Sub ListFiles(theFolder As FolderItem)
Dim f As FolderItem
If theFolder <> Nil And theFolder.Directory Then
Dim items As Integer = theFolder.Count
For i As Integer = 1 To items
f = theFolder.Item(i)
If f.Directory Then
ListFiles(f)
Else
If Lowercase(Right(f.Name, 4)) = ".dcm" Then
listbox1.AddRow(f.Parent.Parent.Parent.name + " [#" + Str(i) + "]", f.CreationDate.SQLDate + " at " + f.CreationDate.ShortTime)
listbox1.CellTag(listbox1.LastIndex, 0) = f
End
End
Next
End If
End Sub
Be careful of the DIR plan - if you have files with high UTF-8 names, like Japanese file names, this will cock them up royally. ( Unless I am being stupid again ).
I’m not sure whether to use DIR or FindFileFirst/FindFileNext declares yet. I tested DIR in a DOS prompt and it is super fast, I’ll test in a XoJo shell when I get to my Windows dev machine this morning.
All my files are created based on a client name and account number entered via a touch screen interface that has a limited character set, so I shouldn’t experience any encoding issues.

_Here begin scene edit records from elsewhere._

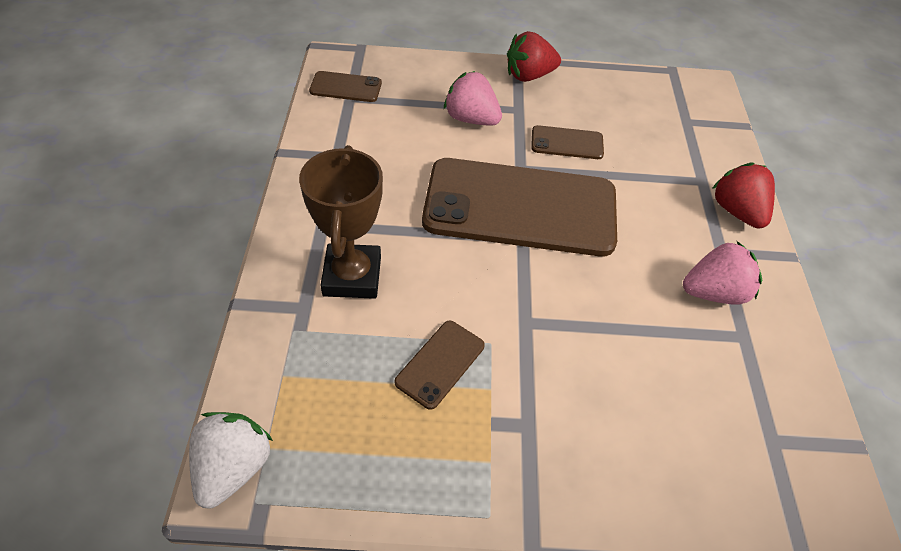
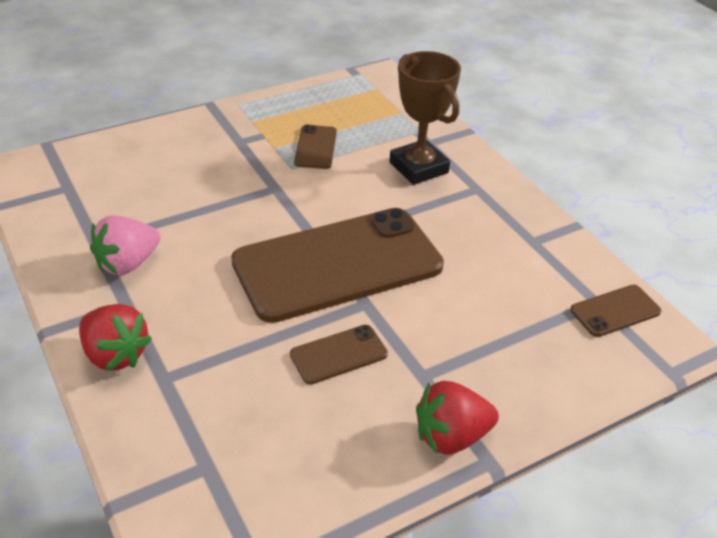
camera: 150 degrees right, 10 degrees down
(233, 467) = (384, 78): white strawberry -> none
(471, 119) = (459, 335): pink strawberry -> none
(529, 76) = (451, 436): red strawberry -> red strawberry turned 150 degrees counterclockwise

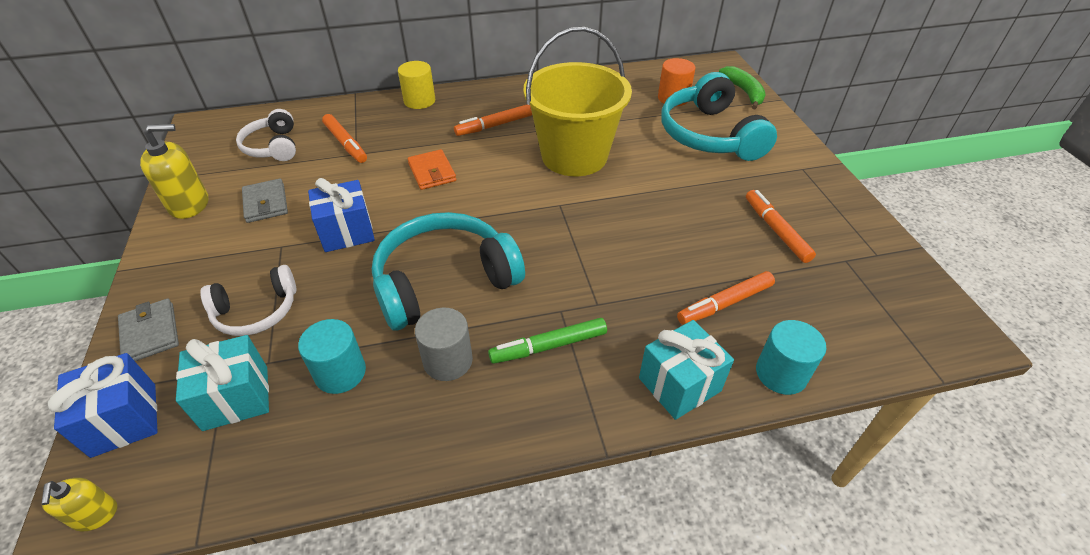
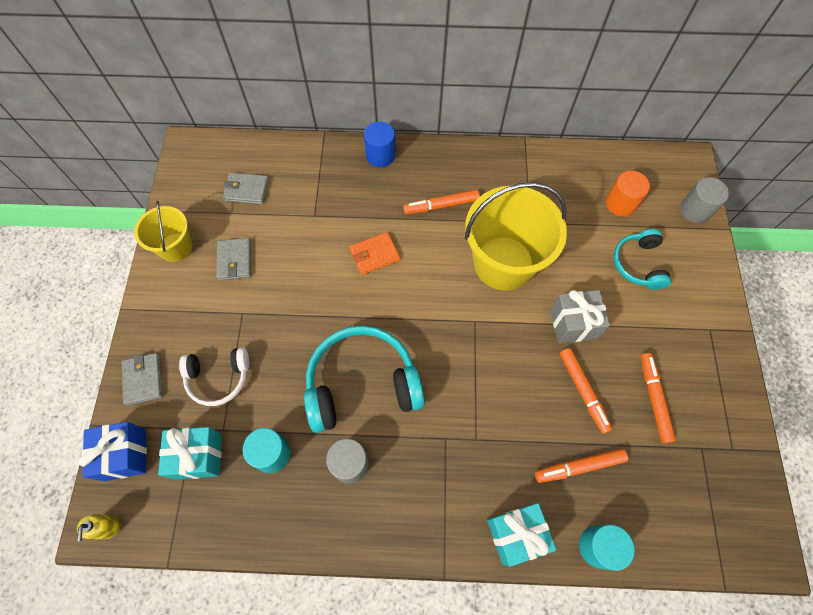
camera: 15 degrees right, 20 degrees up
(189, 204) = (175, 247): yellow soap dispenser -> yellow bucket
(273, 146) = (246, 190): white headphones -> grey wallet
(346, 143) = (307, 200): orange marker -> orange marker (583, 391)
(347, 232) = (295, 310): blue gift -> none
(419, 101) = (380, 155): yellow cylinder -> blue cylinder
(432, 172) = (374, 255): orange wallet -> orange wallet turned 75 degrees clockwise
(548, 346) = (427, 471): green marker -> none
(665, 188) = (573, 323): none -> grey gift
(710, 135) = (638, 264): turquoise headphones -> turquoise headphones, size x0.58
(744, 92) = (695, 210): green banana -> grey cylinder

They are x-ray images from my animal hospital in DICOM format.
I don’t need to run as 64 bit, I am only displaying a single image at a time. I had included upper and lower case suffixes because I also run on Mac OS X.
I did try the MBS example and whilst faster, it was ‘only’ about 50% faster.

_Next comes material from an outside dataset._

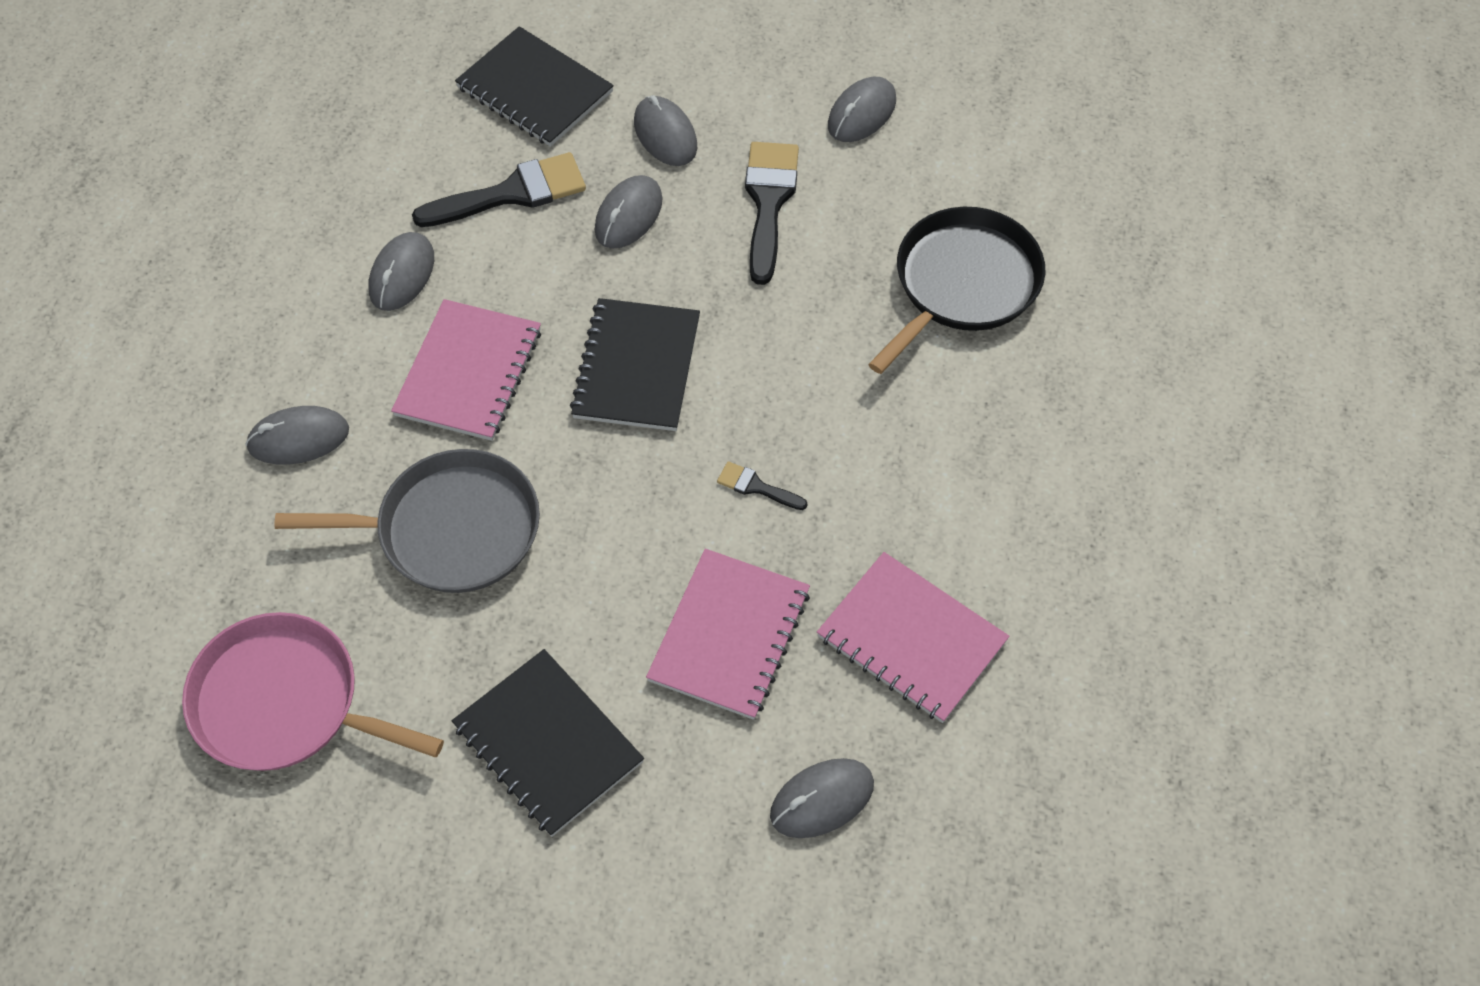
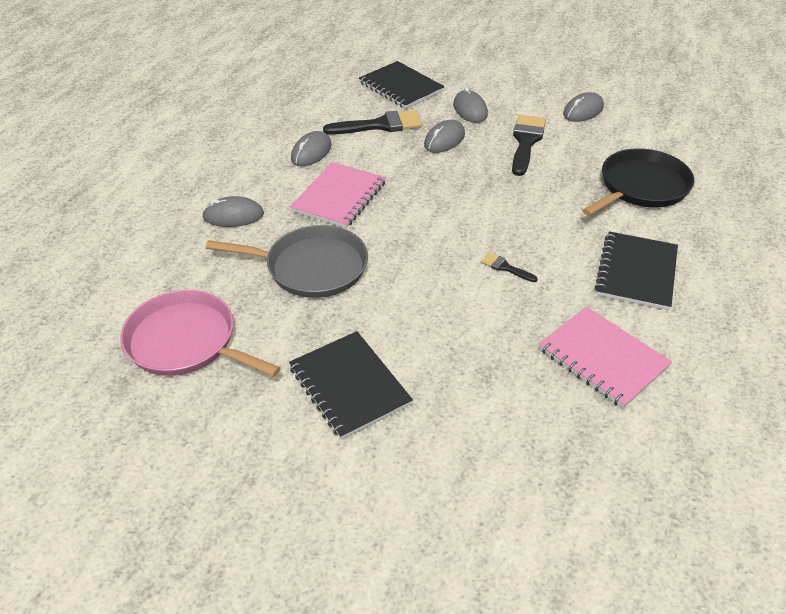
camera: 10 degrees right, 15 degrees down
(636, 367) = (438, 204): black notebook -> black notebook (636, 272)
(729, 636) = (479, 341): pink notebook -> none
(822, 800) = (534, 443): grey mouse -> none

I have no idea what encoding Chinese requires if even that is possible at all. A quick test shows it is not DOSChineseSimplif.
FolderItem.Name
It is not the Xojo shell, it is the Windows command interpreter. You can try to get clever and change the code page via CHCP but I have yet to find any one that works on an English(USA) Windows that works with Japanese names, even resetting fonts. Yes, the names are correct in RB/Xojo folderitems ( thank the good Lord! ).
If you direct a DIR of a folder containing Japanese names, the resultant file is NOT correct ( do a hex dump and look). Here a pic showing the directory entry, the output text file, hex dump of that file.
( Let’s see if this works - folder name is ??? - famous game Dai Senryaku 2 - try it yourself )
Standard disclaimer - unless I am being stupid again.
Yes, it is great, and I have used it. The problem is when you are trying to access an external command via a command line / shell, like to use 7-zip to pack or unpack a file - you get dismally worked over by the Windows command interpreter that cannot find the file.
Good plan. I have been mucking about with the command line versions of Z-Zip, and Rar, and by putting the (Japanese) files in a folder I was quite surprised to see that the names had been preserved. I can’t remember which, or if both, as I got distracted and need to get back there.
Thankfully I am dealing only with Japanese characters, not Chinese. The gui version of 7-Zip works wonderfully under applocale for Japanese.